On a la gorge serrée juste à voir les vieillards alignés en rangs d'oignons. Même les odeurs nous saisissent. C'est vrai que la clientèle a beaucoup changé ces dernières années. Elle est plus âgée, plus dépendante, plus handicapée aussi. Certains bénéficiaires sont lucides, d'autres pas. Mais ce n'est pas une raison pour les priver d'une belle qualité de vie et d'un décor invitant.
Un peu d'espoir
Quand je découvre un magnifique projet comme celui du centre d'hébergement des Chênes, à Arvida, sous l'égide du Centre de santé et de services sociaux (CSSS) de Jonquière, je me dis que je peux vieillir avec plus de confiance. Parce qu'il est permis d'espérer qu'un jour tous les établissements pour personnes âgées donneront un peu cette impression qu'on est chez soi.
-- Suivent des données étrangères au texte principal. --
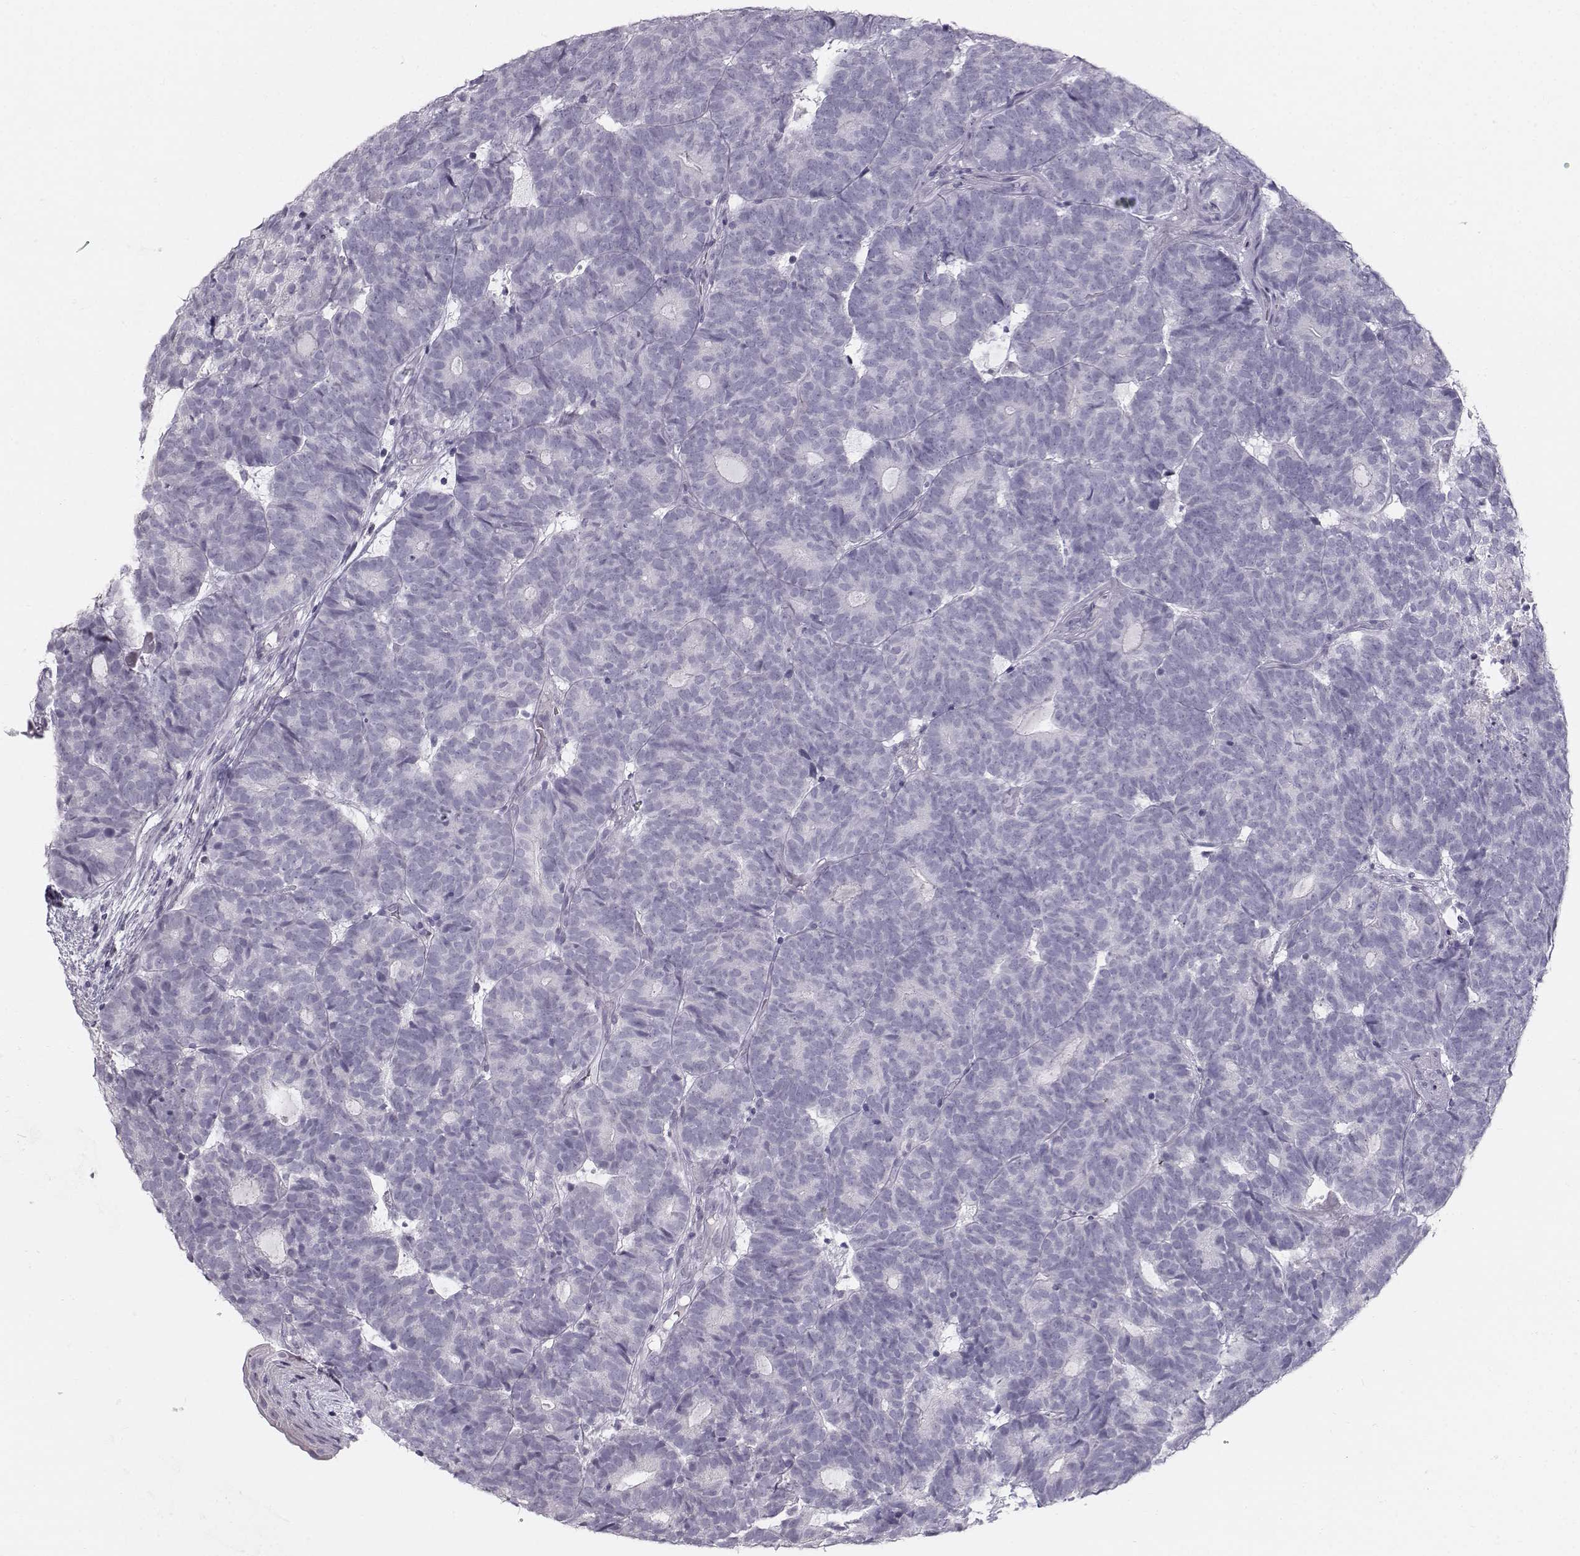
{"staining": {"intensity": "negative", "quantity": "none", "location": "none"}, "tissue": "head and neck cancer", "cell_type": "Tumor cells", "image_type": "cancer", "snomed": [{"axis": "morphology", "description": "Adenocarcinoma, NOS"}, {"axis": "topography", "description": "Head-Neck"}], "caption": "Photomicrograph shows no protein staining in tumor cells of head and neck cancer tissue.", "gene": "CASR", "patient": {"sex": "female", "age": 81}}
C'est déjà ça de pris!
Le projet dont il est question, ici, c'est celui piloté par Jacinthe Boudreault et endossé par le directeur général du CSSS de Jonquière, Régis Harvey.
Donc, dans l'ancien hôpital général d'Arvida, on permettra aux personnes âgées de vivre comme si elles étaient chez elles grâce à l'implantation de huit maisons thématiques. Ce ne sera jamais tout à fait comme dans le confort de son foyer, mais admettons qu'on tente de rendre la vie des aînés beaucoup plus confortable. Et c'est ça qui est important: créer un univers réconfortant, sous bonne surveillance, dans un milieu convivial et stimulant. Et ça semble possible, même dans un environnement institutionnel.
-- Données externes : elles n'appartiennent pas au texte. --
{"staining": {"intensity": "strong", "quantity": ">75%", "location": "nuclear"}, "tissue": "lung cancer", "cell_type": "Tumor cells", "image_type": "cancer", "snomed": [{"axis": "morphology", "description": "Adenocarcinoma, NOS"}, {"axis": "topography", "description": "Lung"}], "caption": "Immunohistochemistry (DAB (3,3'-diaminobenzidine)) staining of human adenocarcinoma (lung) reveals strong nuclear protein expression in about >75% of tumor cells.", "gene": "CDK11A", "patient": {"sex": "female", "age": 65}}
Dans ce projet «maison», on placera ensemble de six à huit patients et chacun disposera de sa chambre. Les membres de leur famille pourront cuisiner des mets sur place et les partager avec eux. On trouve aussi des salles de répit communes.
Toute cette transformation, on l'a compris, vise à favoriser les rapprochements familiaux et à encourager ainsi les enfants à visiter leur vieux père et leur vieille mère plus souvent. Les personnes âgées souffrent tellement de solitude. Réjouissons-nous de cette initiative!
CLIN D'OEIL
So So So
La chef du PQ, Pauline Marois, a rivé son clou au député Pierre Curzi. Morale de l'histoire: c'est l'fun d'avoir les artistes de son bord, mais dans la rue pour crier So So So solidarité. Dans un caucus, mettons qu'ils sont un peu, beaucoup... encombrants! Elle ne le criera pas sur les toits, mais elle doit sûrement se dire: bon débarras!